> [Task directions]
Report how many lines below contain the string "angstrom". Give only the number.

> [Data provided]
################

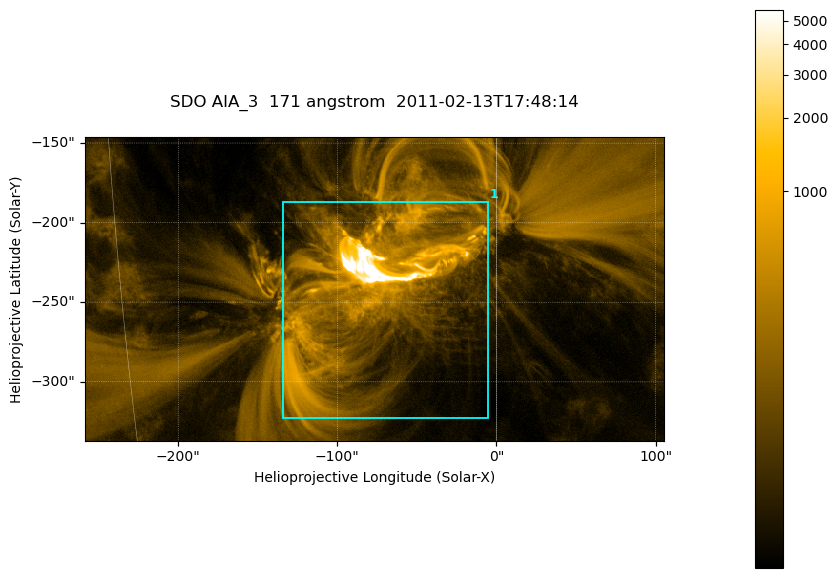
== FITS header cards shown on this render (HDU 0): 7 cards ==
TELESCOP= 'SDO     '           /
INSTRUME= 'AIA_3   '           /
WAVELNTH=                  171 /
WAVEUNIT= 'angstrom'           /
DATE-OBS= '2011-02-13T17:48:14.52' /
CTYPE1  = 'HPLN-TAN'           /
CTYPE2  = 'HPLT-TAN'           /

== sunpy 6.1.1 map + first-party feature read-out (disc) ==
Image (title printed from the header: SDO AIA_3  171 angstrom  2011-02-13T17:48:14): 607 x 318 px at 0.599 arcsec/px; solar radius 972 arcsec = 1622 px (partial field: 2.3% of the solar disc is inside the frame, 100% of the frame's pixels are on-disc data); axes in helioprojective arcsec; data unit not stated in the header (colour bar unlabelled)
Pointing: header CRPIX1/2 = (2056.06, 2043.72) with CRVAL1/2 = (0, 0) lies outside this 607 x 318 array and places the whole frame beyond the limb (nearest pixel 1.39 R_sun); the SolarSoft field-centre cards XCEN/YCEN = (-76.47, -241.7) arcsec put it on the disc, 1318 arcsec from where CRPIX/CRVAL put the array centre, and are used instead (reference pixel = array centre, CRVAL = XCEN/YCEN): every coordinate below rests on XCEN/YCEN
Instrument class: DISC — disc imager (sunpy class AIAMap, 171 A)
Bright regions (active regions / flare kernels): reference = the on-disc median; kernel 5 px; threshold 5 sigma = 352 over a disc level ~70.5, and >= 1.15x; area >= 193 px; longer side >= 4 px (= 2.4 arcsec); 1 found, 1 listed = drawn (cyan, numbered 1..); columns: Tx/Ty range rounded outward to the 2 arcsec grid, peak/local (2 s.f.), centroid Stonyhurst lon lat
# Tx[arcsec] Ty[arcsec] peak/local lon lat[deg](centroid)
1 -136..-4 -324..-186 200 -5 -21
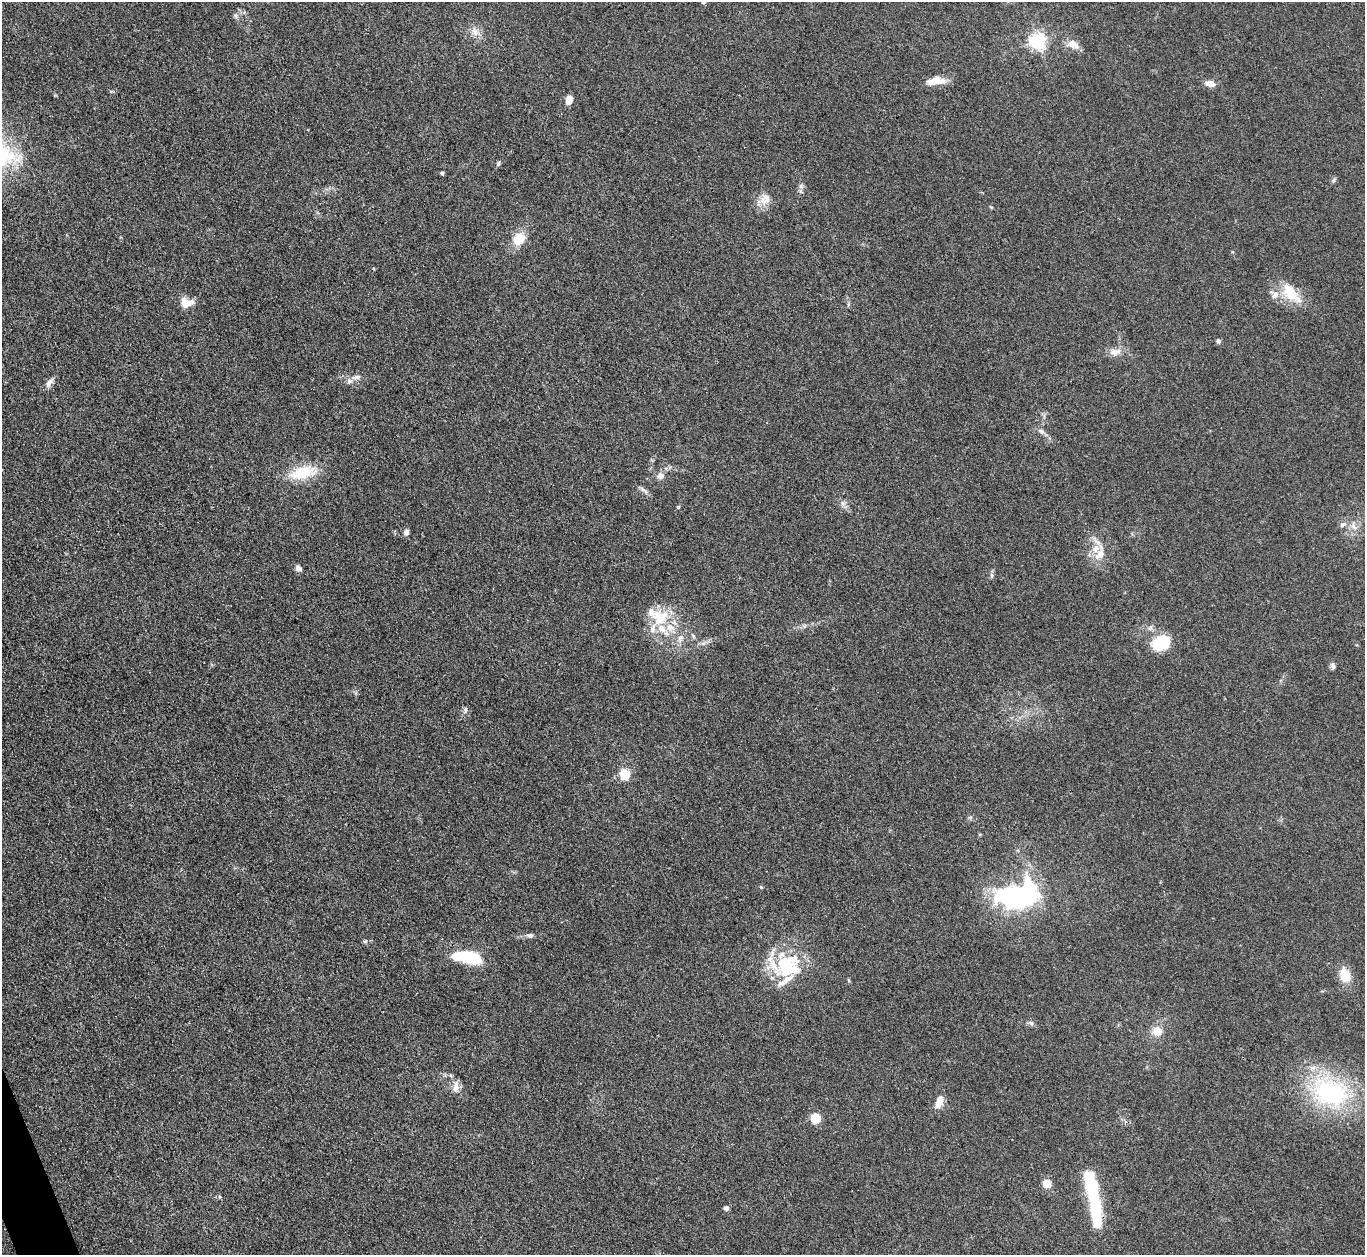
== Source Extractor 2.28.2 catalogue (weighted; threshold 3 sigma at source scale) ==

################

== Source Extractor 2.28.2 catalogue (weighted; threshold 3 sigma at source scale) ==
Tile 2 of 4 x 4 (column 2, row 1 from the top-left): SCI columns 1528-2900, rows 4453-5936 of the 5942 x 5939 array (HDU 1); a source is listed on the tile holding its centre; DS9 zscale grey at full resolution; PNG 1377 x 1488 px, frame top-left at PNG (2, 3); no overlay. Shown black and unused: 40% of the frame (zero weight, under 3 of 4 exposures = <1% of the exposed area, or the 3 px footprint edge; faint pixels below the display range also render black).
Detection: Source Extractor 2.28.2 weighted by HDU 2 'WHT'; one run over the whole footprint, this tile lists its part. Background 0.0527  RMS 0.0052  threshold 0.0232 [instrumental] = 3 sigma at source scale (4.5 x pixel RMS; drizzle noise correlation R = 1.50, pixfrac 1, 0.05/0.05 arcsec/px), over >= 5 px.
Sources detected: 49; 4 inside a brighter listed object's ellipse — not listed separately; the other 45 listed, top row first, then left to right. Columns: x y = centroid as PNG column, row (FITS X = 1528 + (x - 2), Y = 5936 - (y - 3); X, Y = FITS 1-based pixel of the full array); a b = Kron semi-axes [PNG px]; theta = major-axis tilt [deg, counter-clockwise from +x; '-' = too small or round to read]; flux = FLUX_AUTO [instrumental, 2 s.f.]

################

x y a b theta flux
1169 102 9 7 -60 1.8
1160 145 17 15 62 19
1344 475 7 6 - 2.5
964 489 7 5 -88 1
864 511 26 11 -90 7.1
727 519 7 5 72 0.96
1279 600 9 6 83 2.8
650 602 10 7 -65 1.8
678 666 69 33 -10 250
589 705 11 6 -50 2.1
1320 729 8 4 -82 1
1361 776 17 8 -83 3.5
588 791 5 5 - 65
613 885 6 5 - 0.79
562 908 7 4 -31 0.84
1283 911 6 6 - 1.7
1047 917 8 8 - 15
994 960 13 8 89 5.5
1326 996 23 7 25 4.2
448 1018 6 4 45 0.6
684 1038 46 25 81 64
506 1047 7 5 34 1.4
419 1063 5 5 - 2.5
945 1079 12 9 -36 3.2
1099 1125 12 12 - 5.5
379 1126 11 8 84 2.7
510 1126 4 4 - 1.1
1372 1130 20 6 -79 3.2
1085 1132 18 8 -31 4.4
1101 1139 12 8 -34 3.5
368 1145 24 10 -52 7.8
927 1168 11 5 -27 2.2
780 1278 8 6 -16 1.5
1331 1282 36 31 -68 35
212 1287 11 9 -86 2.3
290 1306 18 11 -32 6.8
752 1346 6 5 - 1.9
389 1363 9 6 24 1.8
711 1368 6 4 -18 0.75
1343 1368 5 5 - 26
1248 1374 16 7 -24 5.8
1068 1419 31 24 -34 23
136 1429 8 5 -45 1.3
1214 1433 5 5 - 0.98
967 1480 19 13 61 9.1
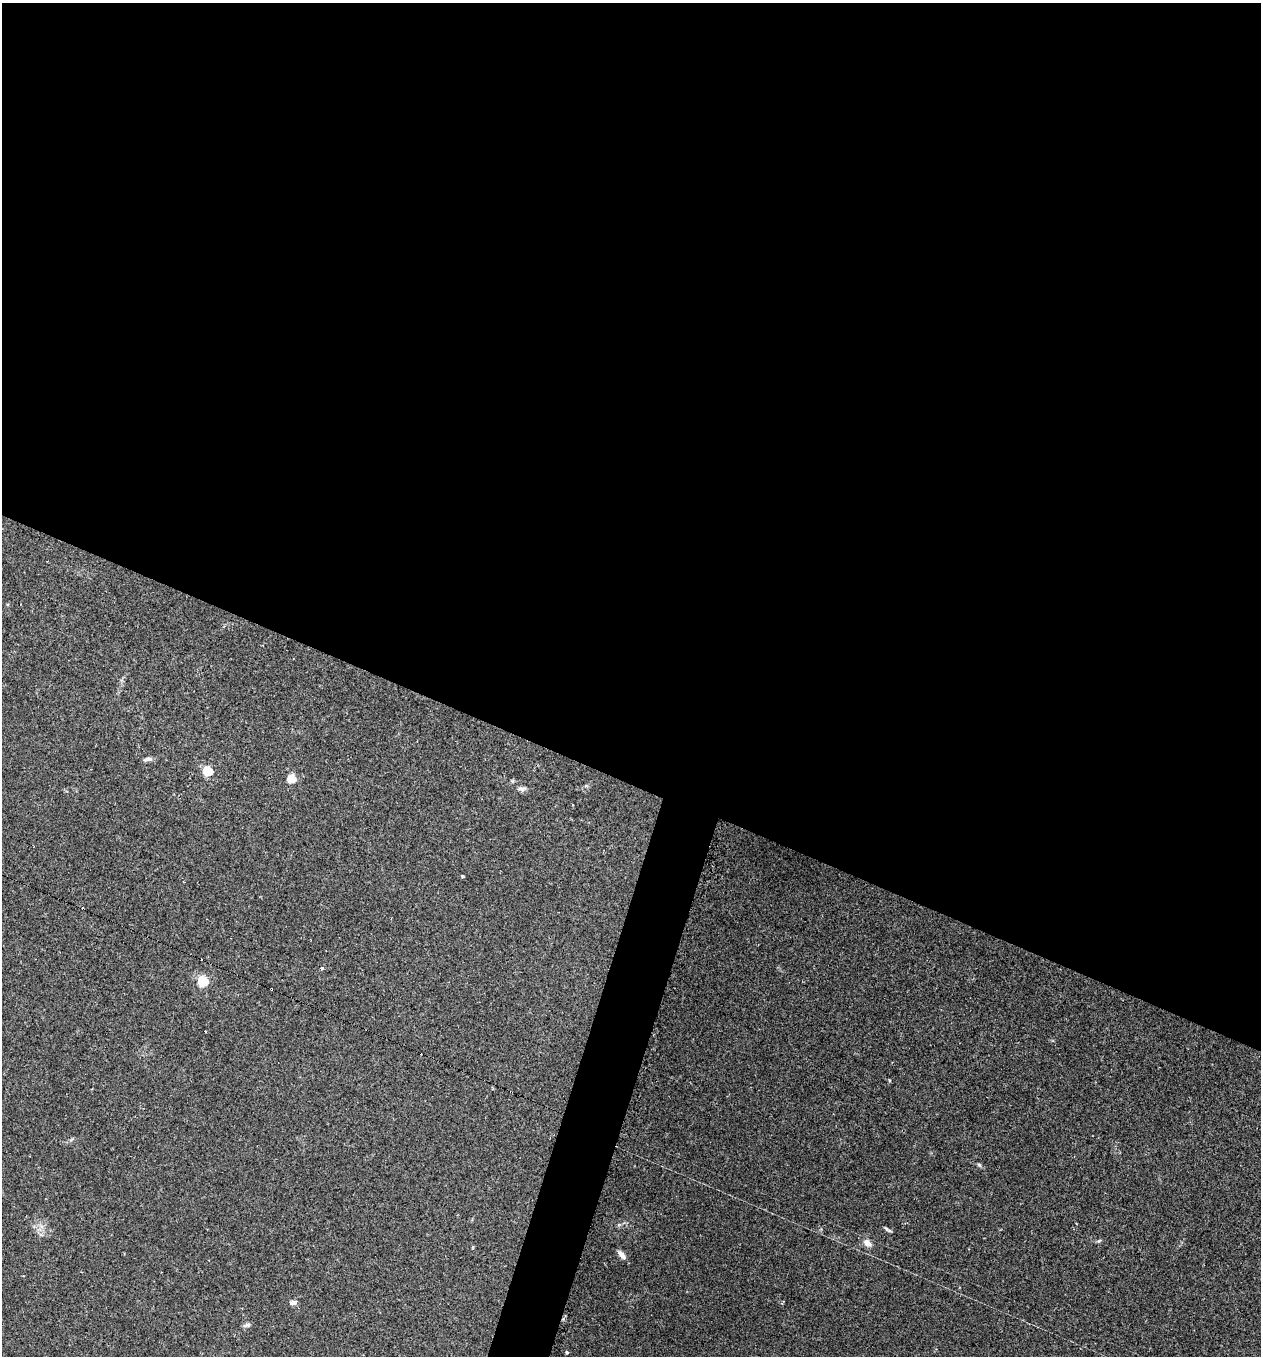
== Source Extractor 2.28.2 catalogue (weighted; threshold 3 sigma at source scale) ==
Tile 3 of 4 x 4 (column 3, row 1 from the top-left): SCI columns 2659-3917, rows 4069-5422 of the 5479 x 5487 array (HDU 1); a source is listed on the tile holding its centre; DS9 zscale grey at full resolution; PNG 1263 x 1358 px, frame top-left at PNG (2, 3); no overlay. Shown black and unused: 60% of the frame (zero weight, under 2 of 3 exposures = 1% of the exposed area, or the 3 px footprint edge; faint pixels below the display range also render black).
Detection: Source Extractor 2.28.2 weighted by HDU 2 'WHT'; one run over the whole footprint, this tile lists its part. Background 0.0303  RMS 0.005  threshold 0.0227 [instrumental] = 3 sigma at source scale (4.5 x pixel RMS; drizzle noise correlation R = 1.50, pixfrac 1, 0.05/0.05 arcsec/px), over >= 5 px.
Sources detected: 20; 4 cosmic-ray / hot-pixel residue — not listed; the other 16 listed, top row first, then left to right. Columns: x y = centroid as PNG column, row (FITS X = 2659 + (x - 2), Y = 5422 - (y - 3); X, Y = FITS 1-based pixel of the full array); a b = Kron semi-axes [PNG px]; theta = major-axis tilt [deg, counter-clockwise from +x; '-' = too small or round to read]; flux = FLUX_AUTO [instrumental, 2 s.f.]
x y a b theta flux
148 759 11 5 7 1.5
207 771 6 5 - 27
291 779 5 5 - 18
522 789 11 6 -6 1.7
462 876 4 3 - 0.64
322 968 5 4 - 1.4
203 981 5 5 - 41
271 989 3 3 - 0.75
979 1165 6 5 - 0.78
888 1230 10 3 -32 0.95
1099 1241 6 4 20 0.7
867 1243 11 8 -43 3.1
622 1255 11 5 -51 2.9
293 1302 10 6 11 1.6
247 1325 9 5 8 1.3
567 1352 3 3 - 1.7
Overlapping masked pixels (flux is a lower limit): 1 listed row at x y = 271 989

################

> [Complete response]
2